In altre parole se la disciplina sugli stupefacenti è esclusa dalle fattispecie regolate dalla L. 242/2016, la quale reca “norme per il sostegno e la promozione della coltivazione e della filiera della canapa”, c’è una fisiologica riespansione della libertà individuale per quanto riguarda l’uso e la libera circolazione di questi prodotti cosiddetti “light” che devono considerarsi beni leciti.
“… Dovranno, pertanto, ordinariamente provarsi le condizioni e i presupposti per la sussistenza del reato, compreso il superamento della soglia drogante e, ovviamente, la consapevolezza del consumatore: un reato ex art. 73 d.P.R. n. 309 del 1990 può configurarsi solo se si dimostra con certezza, che il principio attivo contenuto nella dose destinata allo spaccio, comunque oggetto di cessione, è di entità tale da potere concretamente produrre un effetto drogante…”

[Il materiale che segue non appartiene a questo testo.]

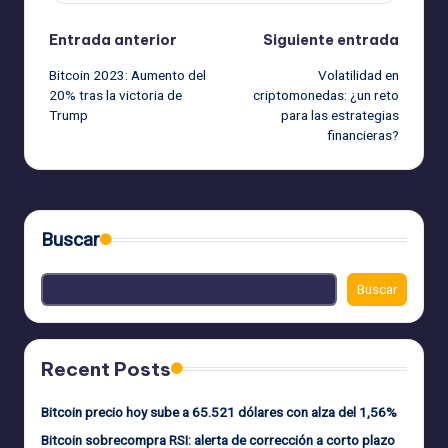
Navegación
Entrada anterior
Siguiente entrada
Bitcoin 2023: Aumento del
Volatilidad en
de
20% tras la victoria de
criptomonedas: ¿un reto
Trump
para las estrategias
entradas
financieras?
Buscar
Buscar
Recent Posts
Bitcoin precio hoy sube a 65.521 dólares con alza del 1,56%
Bitcoin sobrecompra RSI: alerta de corrección a corto plazo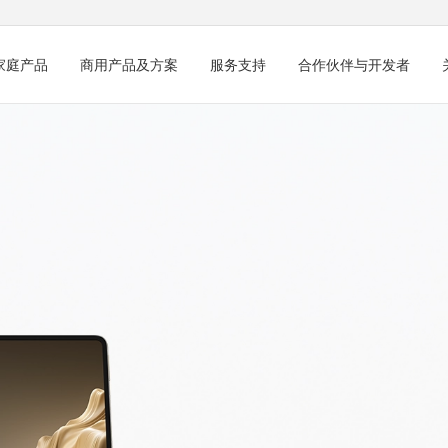
家庭产品
商用产品及方案
服务支持
合作伙伴与开发者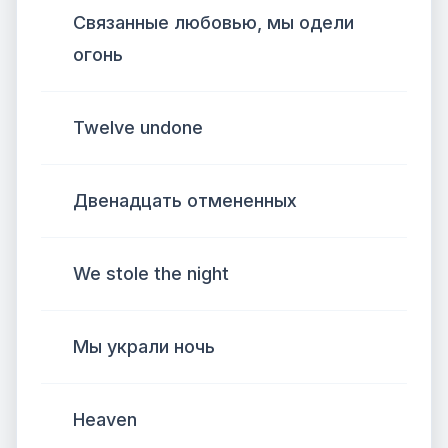
Связанные любовью, мы одели
огонь
Twelve undone
Двенадцать отмененных
We stole the night
Мы украли ночь
Heaven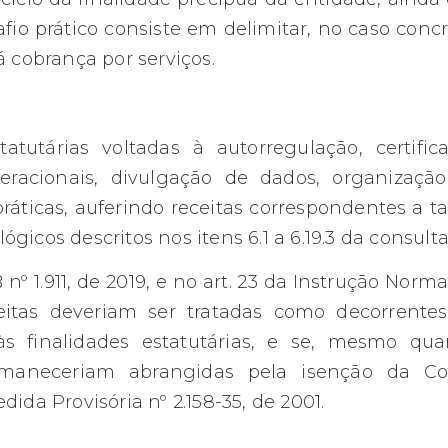
fio prático consiste em delimitar, no caso concr
 cobrança por serviços.
tutárias voltadas à autorregulação, certific
peracionais, divulgação de dados, organizaçã
ráticas, auferindo receitas correspondentes a ta
gicos descritos nos itens 6.1 a 6.19.3 da consulta
º 1.911, de 2019, e no art. 23 da Instrução Norma
ceitas deveriam ser tratadas como decorrente
 às finalidades estatutárias, e se, mesmo qu
ermaneceriam abrangidas pela isenção da Co
Medida Provisória nº 2.158-35, de 2001.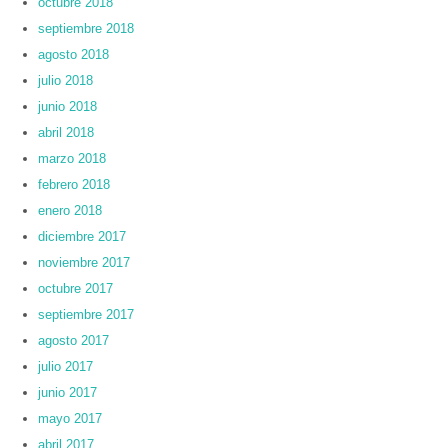
octubre 2018
septiembre 2018
agosto 2018
julio 2018
junio 2018
abril 2018
marzo 2018
febrero 2018
enero 2018
diciembre 2017
noviembre 2017
octubre 2017
septiembre 2017
agosto 2017
julio 2017
junio 2017
mayo 2017
abril 2017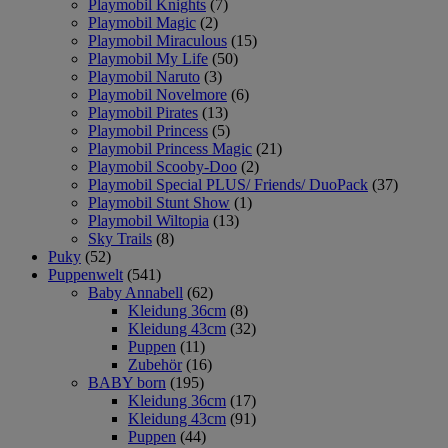
Playmobil Knights
(7)
Playmobil Magic
(2)
Playmobil Miraculous
(15)
Playmobil My Life
(50)
Playmobil Naruto
(3)
Playmobil Novelmore
(6)
Playmobil Pirates
(13)
Playmobil Princess
(5)
Playmobil Princess Magic
(21)
Playmobil Scooby-Doo
(2)
Playmobil Special PLUS/ Friends/ DuoPack
(37)
Playmobil Stunt Show
(1)
Playmobil Wiltopia
(13)
Sky Trails
(8)
Puky
(52)
Puppenwelt
(541)
Baby Annabell
(62)
Kleidung 36cm
(8)
Kleidung 43cm
(32)
Puppen
(11)
Zubehör
(16)
BABY born
(195)
Kleidung 36cm
(17)
Kleidung 43cm
(91)
Puppen
(44)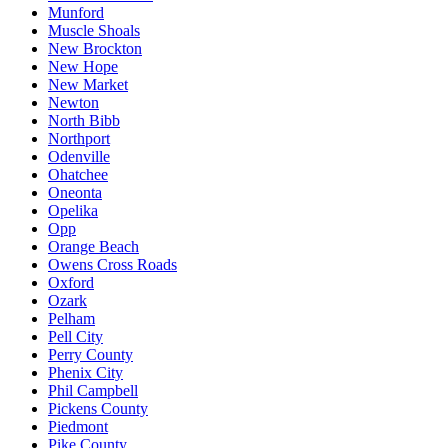
Munford
Muscle Shoals
New Brockton
New Hope
New Market
Newton
North Bibb
Northport
Odenville
Ohatchee
Oneonta
Opelika
Opp
Orange Beach
Owens Cross Roads
Oxford
Ozark
Pelham
Pell City
Perry County
Phenix City
Phil Campbell
Pickens County
Piedmont
Pike County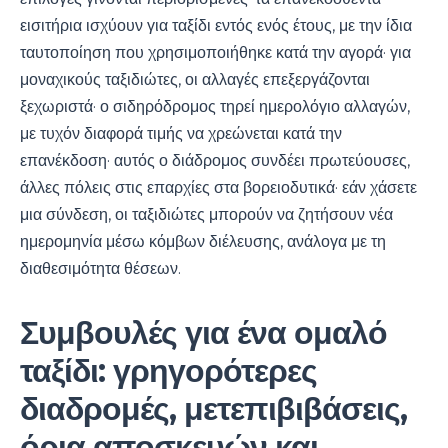
εισιτήρια ισχύουν για ταξίδι εντός ενός έτους, με την ίδια
ταυτοποίηση που χρησιμοποιήθηκε κατά την αγορά· για
μοναχικούς ταξιδιώτες, οι αλλαγές επεξεργάζονται
ξεχωριστά· ο σιδηρόδρομος τηρεί ημερολόγιο αλλαγών,
με τυχόν διαφορά τιμής να χρεώνεται κατά την
επανέκδοση· αυτός ο διάδρομος συνδέει πρωτεύουσες,
άλλες πόλεις στις επαρχίες στα βορειοδυτικά· εάν χάσετε
μια σύνδεση, οι ταξιδιώτες μπορούν να ζητήσουν νέα
ημερομηνία μέσω κόμβων διέλευσης, ανάλογα με τη
διαθεσιμότητα θέσεων.
Συμβουλές για ένα ομαλό
ταξίδι: γρηγορότερες
διαδρομές, μετεπιβιβάσεις,
όρια αποσκευών και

Secondo la Cassazione l’uso di cannabis light non costituisce illecito. Al contrario, incalza l’articolo su Romatoday.it:
Tali affermazioni, se riferite alla cannabis light , possono solo ingenerare pericolosi (e inutili) fraintendimenti.
Deve essere ben chiaro che la Cannabis “light” con un contenuto irrisorio dello 0,6% di THC, a differenza delle varietà psicoattive che arrivano anche oltre il 30%, non può essere considerata una droga, tantomeno un farmaco, perché non possiede effetti di tipo “drogante”, né proprietà “farmacologiche”.
Pertanto è necessario non generare equivoci.